Malgré ces dérives en chaîne dans les programmes tests, la promotion du SNU ne semble pas près de s’arrêter. En franchissant les barrières ornées de banderoles avec le mot-clé #SNUjyvais, cernant le village, Marc Bost, soupire en pointant du doigt les manifestants : « Oui, notre fête est un peu gâchée. C’est dommage, nous sommes là pour montrer la réalité du SNU. La tournée est l’occasion de sortir du cadre strict de l’école et de l’Éducation nationale. Nous avons hâte des prochaines dates ». Il rappelle que d’après « une enquête usagers », 9 jeunes sur 10 sont satisfaits, voire très satisfaits, du séjour.
C’est une facilité de pensée de dire que c’est le retour au service militaire.
Un avis largement partagé par Maxence, 19 ans et Martin*, 16 ans, ayant, tous les deux, expérimenté le séjour de cohésion : « Ceux qui critiquent sont ceux qui ne l’ont pas fait. C’est une facilité de pensée de dire que c’est le retour au service militaire, mais il n’y a rien de militaire dans cette expérience ». Quelques minutes après, Lila nous confie « J’ai fait le SNU en étant encouragée par ma mère. J’étais intéressée car je voulais découvrir ces valeurs militaires… [elle se coupe, et se reprend en regardant Marc Bost présent à ses côtés, NDLR] … ces valeurs de solidarité et de cohésion ». Le lapsus est savoureux.
Sarah El Haïry en catimini
Dans la foulée, le chargé de la communication institutionnelle du dispositif reprend : « Le but de la journée est aussi de répondre à des craintes, de vous présenter ceux qui participent au SNU, c’est l’occasion de combattre les idées reçues. On veut dire aux jeunes que le SNU ce n’est pas exclusivement ce qu’ils ont vu dans les médias et les vidéos ». Lorsque Politis demande à rencontrer des membres de l’encadrement ou des chefs de centre, aucun n’est présent sur place.

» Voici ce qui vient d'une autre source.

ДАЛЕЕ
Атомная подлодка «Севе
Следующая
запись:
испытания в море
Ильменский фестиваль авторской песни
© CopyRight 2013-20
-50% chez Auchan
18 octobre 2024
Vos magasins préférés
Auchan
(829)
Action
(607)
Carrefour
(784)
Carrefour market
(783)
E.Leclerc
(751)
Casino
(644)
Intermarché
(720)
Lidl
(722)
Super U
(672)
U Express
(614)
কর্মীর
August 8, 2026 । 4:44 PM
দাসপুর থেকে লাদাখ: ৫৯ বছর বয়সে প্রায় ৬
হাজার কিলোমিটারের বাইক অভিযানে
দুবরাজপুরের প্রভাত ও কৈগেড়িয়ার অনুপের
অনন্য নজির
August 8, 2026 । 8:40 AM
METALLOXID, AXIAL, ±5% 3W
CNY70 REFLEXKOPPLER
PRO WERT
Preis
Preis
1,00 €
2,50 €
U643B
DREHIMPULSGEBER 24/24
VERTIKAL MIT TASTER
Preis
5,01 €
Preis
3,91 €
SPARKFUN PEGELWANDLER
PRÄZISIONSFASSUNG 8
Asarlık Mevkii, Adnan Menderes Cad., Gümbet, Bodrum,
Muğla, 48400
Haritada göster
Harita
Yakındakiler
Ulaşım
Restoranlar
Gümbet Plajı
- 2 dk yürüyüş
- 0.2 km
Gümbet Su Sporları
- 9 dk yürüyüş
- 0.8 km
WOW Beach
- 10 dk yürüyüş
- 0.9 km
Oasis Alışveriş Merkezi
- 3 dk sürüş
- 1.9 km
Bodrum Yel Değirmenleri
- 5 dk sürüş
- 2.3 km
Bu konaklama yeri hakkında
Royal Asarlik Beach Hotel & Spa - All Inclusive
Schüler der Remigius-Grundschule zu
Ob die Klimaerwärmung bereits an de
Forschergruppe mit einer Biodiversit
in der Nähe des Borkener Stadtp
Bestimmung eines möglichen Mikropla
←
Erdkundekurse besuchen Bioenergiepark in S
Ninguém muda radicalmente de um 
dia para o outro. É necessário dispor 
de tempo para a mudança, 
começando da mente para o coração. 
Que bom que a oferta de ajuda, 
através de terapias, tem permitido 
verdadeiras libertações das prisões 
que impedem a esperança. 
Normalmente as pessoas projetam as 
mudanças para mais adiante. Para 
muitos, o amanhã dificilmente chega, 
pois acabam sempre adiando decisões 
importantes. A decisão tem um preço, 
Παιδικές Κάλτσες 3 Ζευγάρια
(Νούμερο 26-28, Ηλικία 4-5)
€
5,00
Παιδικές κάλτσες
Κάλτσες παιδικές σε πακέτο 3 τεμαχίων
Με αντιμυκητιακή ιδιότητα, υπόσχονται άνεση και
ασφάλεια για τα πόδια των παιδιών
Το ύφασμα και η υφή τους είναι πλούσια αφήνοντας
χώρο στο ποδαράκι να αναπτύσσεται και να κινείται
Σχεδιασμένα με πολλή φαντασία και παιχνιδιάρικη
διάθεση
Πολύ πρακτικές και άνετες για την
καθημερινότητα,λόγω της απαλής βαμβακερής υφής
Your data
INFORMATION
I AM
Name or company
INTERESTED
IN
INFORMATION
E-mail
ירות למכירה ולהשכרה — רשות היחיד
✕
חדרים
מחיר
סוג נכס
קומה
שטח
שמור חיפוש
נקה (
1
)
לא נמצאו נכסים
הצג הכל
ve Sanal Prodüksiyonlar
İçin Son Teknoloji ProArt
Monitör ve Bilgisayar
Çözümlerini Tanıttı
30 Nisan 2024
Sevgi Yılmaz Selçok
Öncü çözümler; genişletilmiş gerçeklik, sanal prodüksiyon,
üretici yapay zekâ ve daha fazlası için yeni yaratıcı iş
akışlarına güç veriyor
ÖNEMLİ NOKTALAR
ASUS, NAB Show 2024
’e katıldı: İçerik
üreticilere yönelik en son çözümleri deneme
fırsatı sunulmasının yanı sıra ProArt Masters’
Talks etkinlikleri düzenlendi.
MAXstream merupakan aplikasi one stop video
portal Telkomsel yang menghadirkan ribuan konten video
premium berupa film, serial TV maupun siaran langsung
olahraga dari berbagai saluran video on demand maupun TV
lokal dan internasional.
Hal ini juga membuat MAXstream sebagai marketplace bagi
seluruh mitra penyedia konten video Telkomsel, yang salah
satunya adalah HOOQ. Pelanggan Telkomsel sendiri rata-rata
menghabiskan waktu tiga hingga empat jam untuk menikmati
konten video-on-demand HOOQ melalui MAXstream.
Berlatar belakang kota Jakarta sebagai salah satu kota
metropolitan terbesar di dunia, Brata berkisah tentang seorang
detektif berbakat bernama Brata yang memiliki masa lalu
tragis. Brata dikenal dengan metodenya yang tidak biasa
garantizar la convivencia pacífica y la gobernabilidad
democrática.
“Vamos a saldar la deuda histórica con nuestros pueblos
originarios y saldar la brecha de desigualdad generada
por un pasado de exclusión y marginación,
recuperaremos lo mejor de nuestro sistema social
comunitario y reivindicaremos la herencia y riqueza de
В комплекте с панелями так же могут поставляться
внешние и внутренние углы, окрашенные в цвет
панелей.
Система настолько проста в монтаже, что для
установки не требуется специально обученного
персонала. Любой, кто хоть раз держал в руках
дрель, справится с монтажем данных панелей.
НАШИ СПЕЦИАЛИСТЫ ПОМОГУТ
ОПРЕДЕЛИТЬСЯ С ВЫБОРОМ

13 heures 30, les manifestants sont inépuisables et les visiteurs toujours absents. Le livre d’or des impressions sur la tournée reste d’un blanc immaculé et les stands sont vides. Sarah El Haïry, en charge du projet SNU, fait un passage express sur le village. Quelques temps avant son arrivée, un proche de la secrétaire d’État nous confiait : « Les manifestants sont relativement calmes, elle ira sûrement leur parler, c’est l’occasion ».

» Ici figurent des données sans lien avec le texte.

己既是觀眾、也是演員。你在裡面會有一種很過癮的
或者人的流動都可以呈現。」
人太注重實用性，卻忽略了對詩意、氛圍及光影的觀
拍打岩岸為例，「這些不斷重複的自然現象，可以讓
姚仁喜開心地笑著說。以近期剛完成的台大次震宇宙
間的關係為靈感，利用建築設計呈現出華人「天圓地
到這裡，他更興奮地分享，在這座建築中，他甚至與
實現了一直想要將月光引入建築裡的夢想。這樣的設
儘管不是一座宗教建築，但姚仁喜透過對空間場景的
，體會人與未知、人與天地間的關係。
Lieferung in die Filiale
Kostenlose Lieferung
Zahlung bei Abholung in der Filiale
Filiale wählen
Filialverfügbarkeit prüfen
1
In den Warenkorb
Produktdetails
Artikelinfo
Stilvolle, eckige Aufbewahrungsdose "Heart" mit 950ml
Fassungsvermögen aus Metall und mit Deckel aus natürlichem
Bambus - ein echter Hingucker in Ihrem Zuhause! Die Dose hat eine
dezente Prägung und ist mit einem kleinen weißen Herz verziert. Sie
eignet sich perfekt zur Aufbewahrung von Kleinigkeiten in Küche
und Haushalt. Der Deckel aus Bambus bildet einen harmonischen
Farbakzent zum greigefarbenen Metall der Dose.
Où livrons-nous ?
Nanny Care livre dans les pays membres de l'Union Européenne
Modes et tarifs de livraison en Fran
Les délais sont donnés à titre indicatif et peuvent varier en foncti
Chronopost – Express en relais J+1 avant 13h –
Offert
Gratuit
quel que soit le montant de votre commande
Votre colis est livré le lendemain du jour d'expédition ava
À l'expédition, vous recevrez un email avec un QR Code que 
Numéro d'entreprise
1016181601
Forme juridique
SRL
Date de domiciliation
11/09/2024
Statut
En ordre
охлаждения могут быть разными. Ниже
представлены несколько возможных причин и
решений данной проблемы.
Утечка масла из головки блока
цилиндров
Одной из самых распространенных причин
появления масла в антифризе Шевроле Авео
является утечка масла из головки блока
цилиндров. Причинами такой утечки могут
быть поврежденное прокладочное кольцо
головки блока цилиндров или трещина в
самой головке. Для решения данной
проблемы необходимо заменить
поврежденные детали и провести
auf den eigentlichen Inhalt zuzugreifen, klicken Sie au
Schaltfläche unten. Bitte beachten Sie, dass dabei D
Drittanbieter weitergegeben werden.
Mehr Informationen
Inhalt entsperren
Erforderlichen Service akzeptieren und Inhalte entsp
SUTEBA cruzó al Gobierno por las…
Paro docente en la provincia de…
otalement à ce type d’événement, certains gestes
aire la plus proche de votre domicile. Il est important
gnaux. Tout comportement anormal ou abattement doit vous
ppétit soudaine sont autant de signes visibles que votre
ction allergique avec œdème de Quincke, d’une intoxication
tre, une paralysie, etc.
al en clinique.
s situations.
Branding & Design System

Mais dès son arrivée, son programme est tout autre. Elle entre en cachette par l’arrière du dispositif, serre quelques mains et prend la pose pour quelques photos. Quinze minutes après une rapide session de quizz avec les jeunes ayant déjà expérimenté le SNU, elle repart comme elle est venue, en s’adressant à un jeune de la tournée : « Je file vite. Vous pouvez tous les convaincre ! » Face à une foule d’opposition et d’interrogation, le gouvernement ne semble pas prêt à s’adapter ni s’expliquer.